When you click on the first technique shown in Figure 1 under “Initial Access,” T1566.002: Spearphishing Link, you are presented with the recommended COA, organized by Palo Alto Networks product.
The COA help users understand how to utilize various Palo Alto Networks products to mitigate specific attack techniques. They are driven by threat intelligence and deep knowledge of best practices. These recommendations are available to review whenever Palo Alto Networks customers need to assess what to do next after hearing about new threats targeting their environment.
Threat Assessments and Actionable Threat Objects and Mitigations (ATOMs)
With these announced changes, we will be focusing more on generating Threat Assessments and publishing them on the Unit 42 website. For organizations to benefit from the latest research and the most up to date best practices and mitigation recommendations, we need to deliver timely, relevant and actionable intelligence that our customers and others can consume.

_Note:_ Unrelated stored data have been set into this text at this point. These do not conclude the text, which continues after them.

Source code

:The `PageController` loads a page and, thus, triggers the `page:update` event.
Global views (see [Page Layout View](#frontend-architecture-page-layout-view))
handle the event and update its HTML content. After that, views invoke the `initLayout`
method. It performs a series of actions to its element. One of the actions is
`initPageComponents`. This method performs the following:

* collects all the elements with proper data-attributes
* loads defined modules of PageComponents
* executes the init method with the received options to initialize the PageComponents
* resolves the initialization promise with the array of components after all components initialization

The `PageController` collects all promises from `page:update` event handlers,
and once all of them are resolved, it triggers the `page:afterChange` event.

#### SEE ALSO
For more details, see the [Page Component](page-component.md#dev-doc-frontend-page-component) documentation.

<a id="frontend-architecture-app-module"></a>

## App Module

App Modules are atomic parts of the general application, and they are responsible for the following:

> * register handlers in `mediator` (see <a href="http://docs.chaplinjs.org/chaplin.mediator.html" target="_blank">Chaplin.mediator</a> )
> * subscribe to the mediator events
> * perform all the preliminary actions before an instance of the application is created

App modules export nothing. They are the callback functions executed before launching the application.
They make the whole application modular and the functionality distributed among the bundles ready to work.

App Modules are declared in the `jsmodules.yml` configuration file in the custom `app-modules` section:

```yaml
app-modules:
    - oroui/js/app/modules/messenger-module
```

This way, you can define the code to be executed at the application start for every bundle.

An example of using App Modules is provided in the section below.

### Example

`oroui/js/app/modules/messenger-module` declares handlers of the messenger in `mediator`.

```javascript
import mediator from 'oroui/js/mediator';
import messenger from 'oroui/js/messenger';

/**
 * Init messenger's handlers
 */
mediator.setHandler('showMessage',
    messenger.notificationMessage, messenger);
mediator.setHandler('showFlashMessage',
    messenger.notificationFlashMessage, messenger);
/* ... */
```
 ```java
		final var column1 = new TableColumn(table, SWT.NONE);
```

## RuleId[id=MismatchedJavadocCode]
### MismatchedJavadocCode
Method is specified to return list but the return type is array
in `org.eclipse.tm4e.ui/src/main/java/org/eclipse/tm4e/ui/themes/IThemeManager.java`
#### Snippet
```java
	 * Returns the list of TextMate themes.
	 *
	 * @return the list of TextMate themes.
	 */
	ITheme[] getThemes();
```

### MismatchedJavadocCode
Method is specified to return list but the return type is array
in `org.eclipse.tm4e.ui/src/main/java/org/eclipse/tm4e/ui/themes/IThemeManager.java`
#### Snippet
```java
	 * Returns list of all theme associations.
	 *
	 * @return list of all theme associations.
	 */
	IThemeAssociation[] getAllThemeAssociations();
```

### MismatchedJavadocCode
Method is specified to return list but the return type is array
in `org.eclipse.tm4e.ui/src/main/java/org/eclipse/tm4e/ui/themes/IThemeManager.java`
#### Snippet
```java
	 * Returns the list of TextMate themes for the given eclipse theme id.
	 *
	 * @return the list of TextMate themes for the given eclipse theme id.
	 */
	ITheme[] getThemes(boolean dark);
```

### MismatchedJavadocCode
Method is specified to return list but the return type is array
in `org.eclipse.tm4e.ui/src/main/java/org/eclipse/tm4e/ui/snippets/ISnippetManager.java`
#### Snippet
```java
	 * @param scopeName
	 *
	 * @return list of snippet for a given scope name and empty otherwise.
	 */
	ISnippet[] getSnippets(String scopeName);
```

We expect ATOMs and Threat Assessments to be vehicles everyone can use to identify and understand information about new threats and, at the same time, provide our customers with mitigation recommendations to simplify the hardening of their infrastructures on top of the protections and general best practices we currently offer.
The following Threat Assessments have been published to our website and linked to ATOM STIX 2.0 objects complete with COA:
- Threat Assessment: WastedLocker Ransomware Activities
- Threat Assessment: EKANS Ransomware
- Threat Assessment: Hangover Threat Group
Unit 42 has renamed the Adversary Playbooks to Actionable Threat Objects and Mitigations (ATOMs) and has directly relocated the ATOM viewer into the Unit 42 website. Furthermore, Unit 42 has enhanced the ATOM packages, introducing intelligence-driven security best practices and mitigation recommendations, mapped to MITRE ATT&CK techniques and presented as Courses of Action (COA), which allow consumers to understand more about the threat and how to mitigate it.
Each ATOM campaign provides indicators of compromise, the ATT&CK techniques utilized and COA for Palo Alto Networks products in one STIX 2.0 object deliverable that can easily be ingested for various purposes, whether for tactical defense, longer-term defense planning or simulating attacks.
The first part of our COA work identified the vehicle to get security best practices for specific threats delivered to the customer. We are currently working with our product teams to integrate the COA directly into our product environment, so that they are available within the interfaces that our customers now use and see.
In the future, we expect to be able to take newly identified threats, utilize the COA we align to that threat and report back to the customer. We can describe the potential impact of the threat, whether the customer is protected and through which products or services, and provide recommendations that can be used to address any weaknesses directly within each given product.